My Holy Saturday started out fairly well. I ran a meeting and then I ran a run. I'm managing a very, very cool project that I can't QUITE go public with just yet, but I will soon!
For the run, I decided to go through the Rock Creek parkway. I discovered the parcourse (think parkcour type stuff) and meandered along. I skipped running through the Zoo (which is the shortest way home) and instead took the longer route that resulted in a few oddball turns, running past a "closed to pedestrians" sign. Ultimately, I netted 5.7 miles according to my Misfit Shine app. I don't have an idea of pace, but that's because I don't have a fancy Garmin style watch.
Then I got ready to head out to Holy Cross for Easter Vigil.
I was pretty excited this year. I was supposed to be long gone, as the Interim, but the stars aligned so I got a bonus Easter. And that means...
You might know that last year, the Easter Fire literally fizzled. I got nervous, tweaked the recipe at the last minute, and put it out in the yard too soon, so when I went to town with my cool Oregon survival tool, the sparks shone out brilliantly in the dying twilight for the merest of moments before fizzing out with a tiny scream of doomed hope. I had to light it, last year, with... a lighter.

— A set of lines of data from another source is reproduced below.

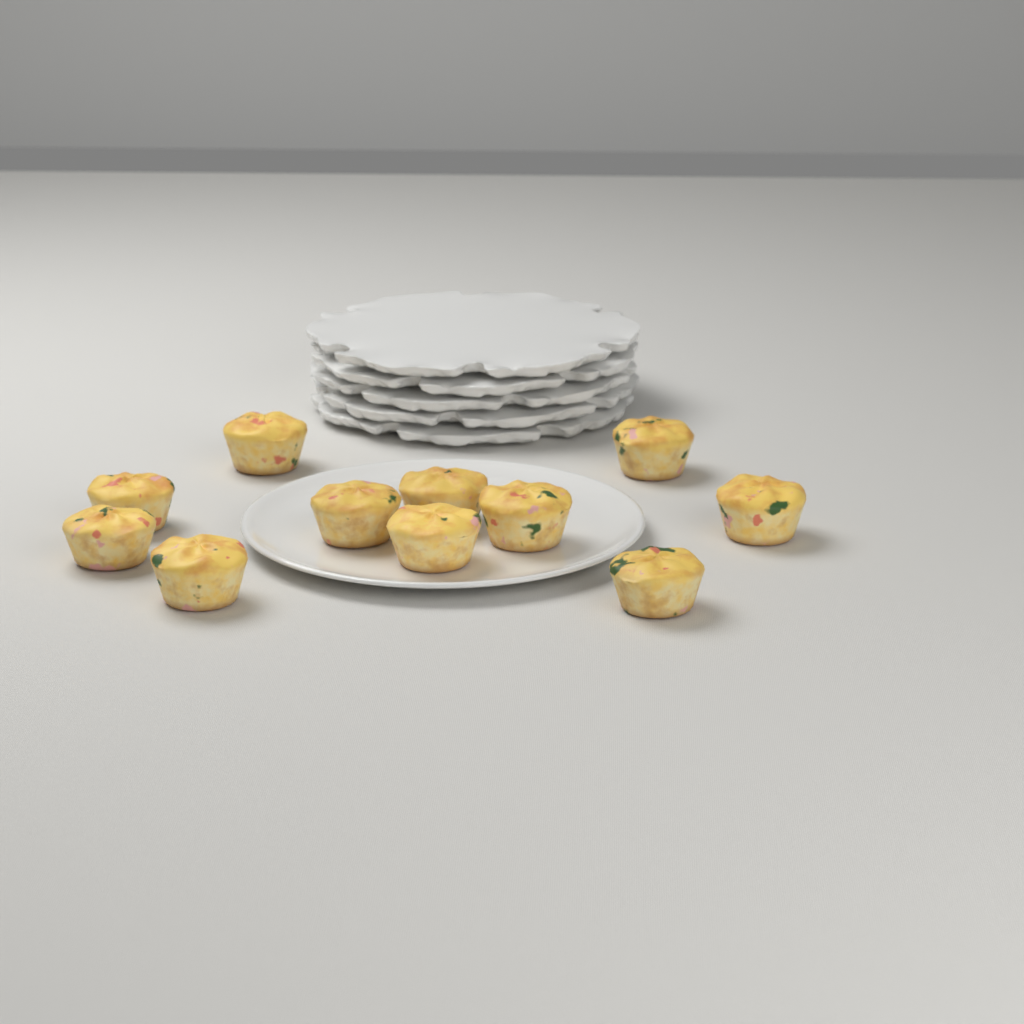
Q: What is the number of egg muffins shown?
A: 11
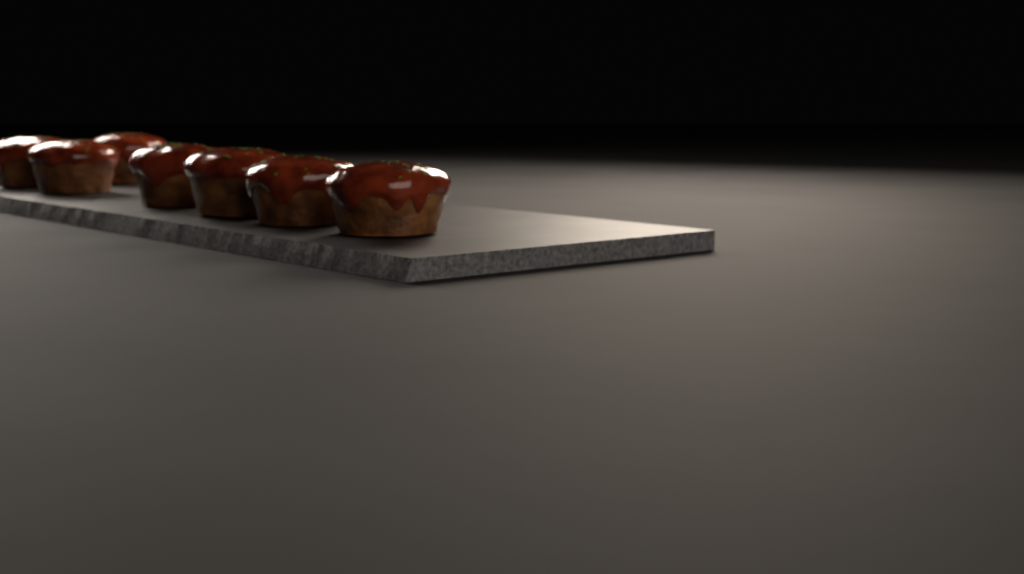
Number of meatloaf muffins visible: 7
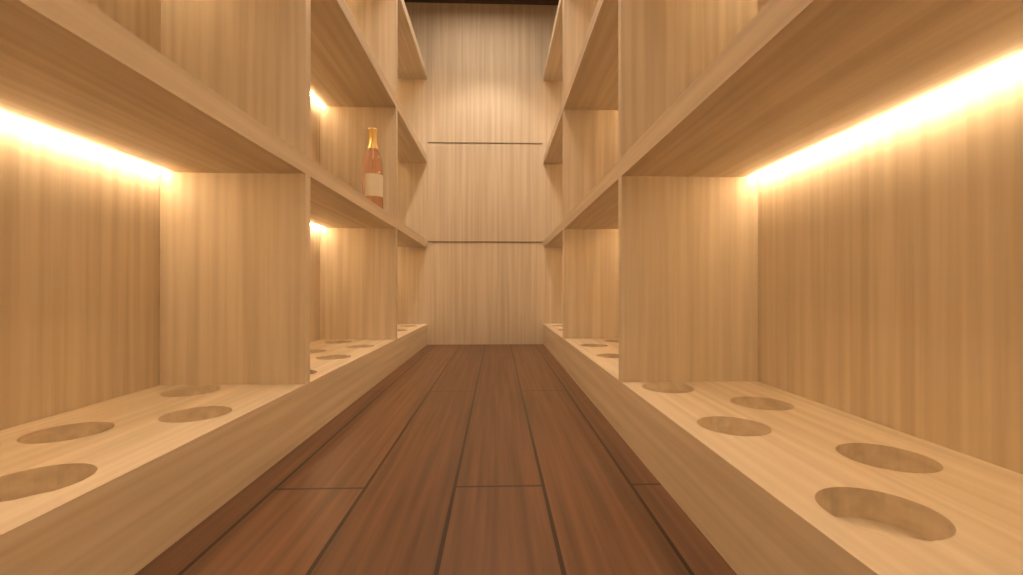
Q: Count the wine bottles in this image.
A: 1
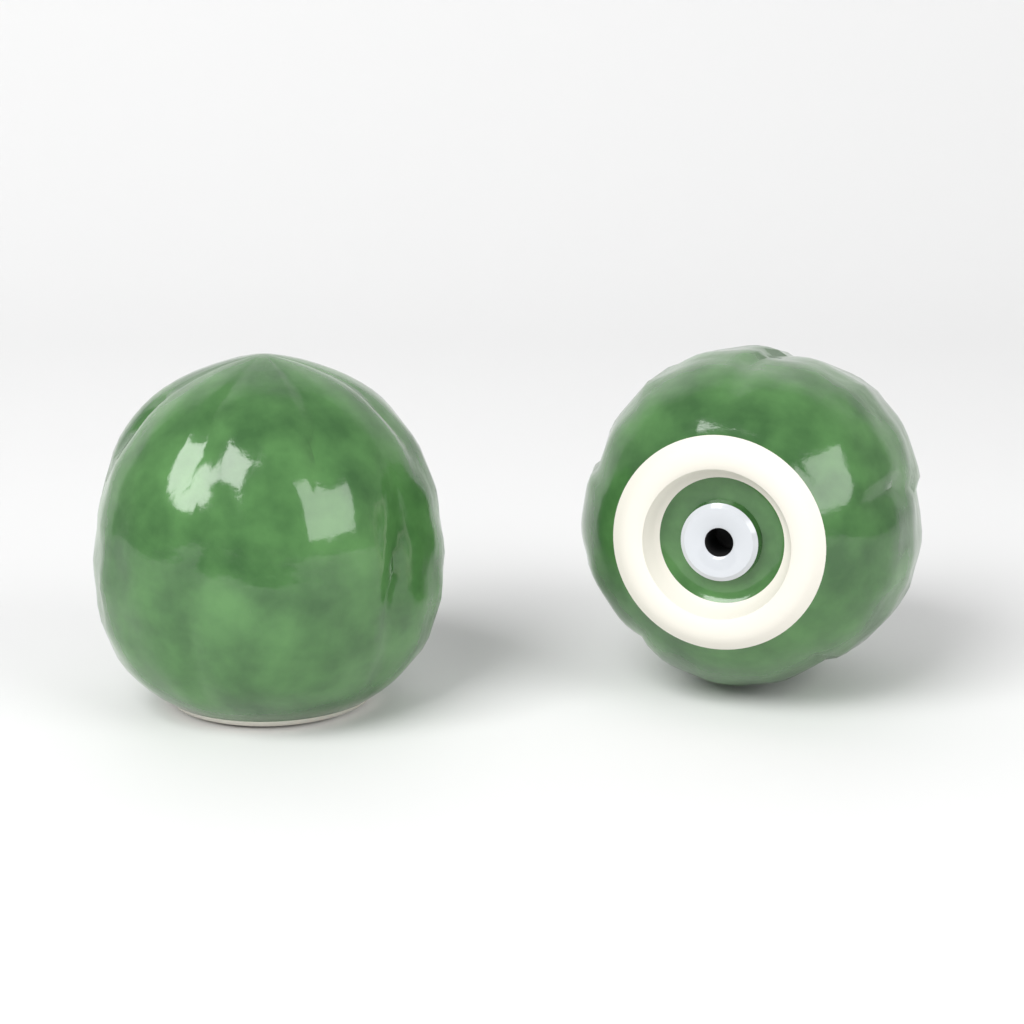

This year I was determined to succeed! And because my survival tool was all packed away, it meant I had to succeed with nothing but a mini camping flint.
Plus it was windy!
This year, I practiced all week. I fine tuned the recipe. I did the recipe exactly like I should, and at the last moment, just before lighting, I heroically fought down the urge to add STILL MORE flammables at the last instant... (that was what did me in last year).
Two strikes of the flint, and the fire roared into existence! There was applause and not a few people said it was the coolest thing they'd seen.
That's one way to drop the mic on your last day at work.
In "funny DC stories"... I had a great moral victory on the way to work. I had just driven away from home when I remembered that I'd forgotten the parchment paper I'd promised to bring in, so I sped around the block to run and retrieve it. Just two blocks from my place, traffic came to a standstill.
I KNOW, right? WORST THING EVER. It's SATURDAY, people!
As I inched forward, I saw people pulling around this giant SUV parked in the right lane, just sitting here, BLOCKING EVERYTHING.
Me being me, I was mere nanoseconds from leaning on my horn and yelling an encouraging phrase meant to help the offending driver learn to move their vehicle in a more expedient manner, when (thankfully) I noticed it was not one, but several black SUVs. Black Suburbans, specifically. Black Suburbans with some very nice young men standing outside in suits.
That's right. That would be the Secret Service. Apparently, Michelle Obama likes to get her workout on at a particular studio, and sometimes goes to the gym in my neighborhood. All the tourists were out to see her come out from her workout, and yes, the Secret Service does rather block traffic in their Suburbans when the Obamas are up here in NW.
SO, at the end of the day, I DID **NOT** HONK AND YELL at the Secret Service. That probably would have been bad. I got around them and noodled away to get to back to my apartment, where I ran upstairs at warp speed, grabbed the forgotten parchment paper, and ran outside at even faster warp speed to jump into my car and speed off BEFORE Michelle Obama came out of her workout and shut down Wisconsin again by driving home to her house.
I beat the Motorcade! And I didn't CUSS at the Motorcade.
I'm freakin' heroic, that's what I am. Boom.